Das einzige was ich als eierlegende Wollmilchsau, an flex bezeichnen kann,
sind immer wieder auftauchenden Totalausfälle, in jeder möglichen Arbeits-
Situation was sich nicht nur auf die Software begrenzt, sondern das ganze 
auch auf die Hardware ausdehnt. 

Wirklich Proffesionell kann Mann damit nicht arbeiten es geht nichts....aber
auch garnichts einfach. Es gibt keine Popups, chechboxen, Listboxen, datagrids,
vernüftige Scripteditor, Rezeptverwaltung und und und, ach könnte den ganzen
Tag so weiter machen. 

Wenn du schon einmal mit einen richtigen Werkzeug gearbeitet hast, zb VisiWin
was sich in MS Visual Studio intregiert, mit all den Möglichkeiten die dieses 
Werkzeug zu verfühgung stellt, würde dir schlecht wenn dir das Wort WinCCflexibel
über die Lippen kommt. 

Ich sage es noch einmal mein Standard Spruch zur Siemens Software. 
"Siemens stellt die Software zur Verfügung, für die, die mal Profis werden wollen,
die anderen haben die Software für Profis"

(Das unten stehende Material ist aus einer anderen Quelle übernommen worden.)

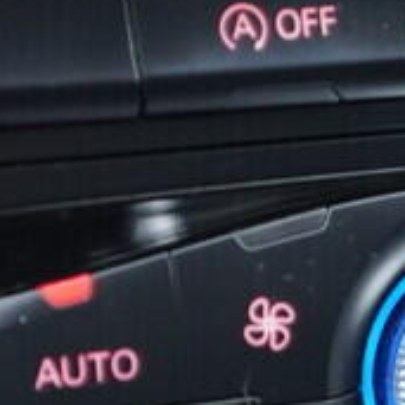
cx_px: 358
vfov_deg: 9.5
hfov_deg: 9.5
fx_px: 2422
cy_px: 129
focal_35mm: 183
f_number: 2.8
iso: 640
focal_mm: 24
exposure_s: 1/40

PS. Herzlichen Glückwunsch das du deine 87 Bilder erstellen konntest, ohne
den Wahnsinn zu verfallen, anscheinend hattest du genug Zeit. Du bist heute
einfach mein Persönlicher Held.


----------



## bike (13 April 2011)

rastus schrieb:


> Also so schlimm ist WinCC nun wirklich  nicht.

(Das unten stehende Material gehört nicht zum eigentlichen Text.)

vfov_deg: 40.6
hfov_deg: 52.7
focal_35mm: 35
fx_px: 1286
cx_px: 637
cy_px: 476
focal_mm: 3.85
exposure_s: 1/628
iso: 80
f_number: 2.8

Nein, es viel schlimmer, leider




rastus schrieb:


> Habt ihr schon mal mit anderen Visualisierungsprogrammen  gearbeitet (TSWin, Movicon etc.)? Dagegen ist WinCC flex. gerade im  Bezug auf die Integration ins Projekt eine eierlegende Wollmilchsau. Ich  mache gerade wieder eine Anlage mit 87 Bildern und WinCC flex auf einem  MP277 und bin begeistert, wie schnell man vorwärts kommt.




Ja, habe ich. 
Doch bei WinCC und WinCCflex sind das Probleme und Fehler, die nicht nachvollziehbar sind.
Wenn etwas nicht geht, okay. Doch kein Okay, wenn etwas geht und dann nach einigen Änderungen ist das Projekt zerschossen.


bike


----------



## Question_mark (13 April 2011)

*87 Bilder in WInCCFlex, ich kann nicht mehr ...*

Hallo,



			
				rastus schrieb:
			
		

> Ich mache gerade wieder eine Anlage mit 87 Bildern und WinCC flex auf einem MP277 und bin begeistert, wie schnell man vorwärts kommt.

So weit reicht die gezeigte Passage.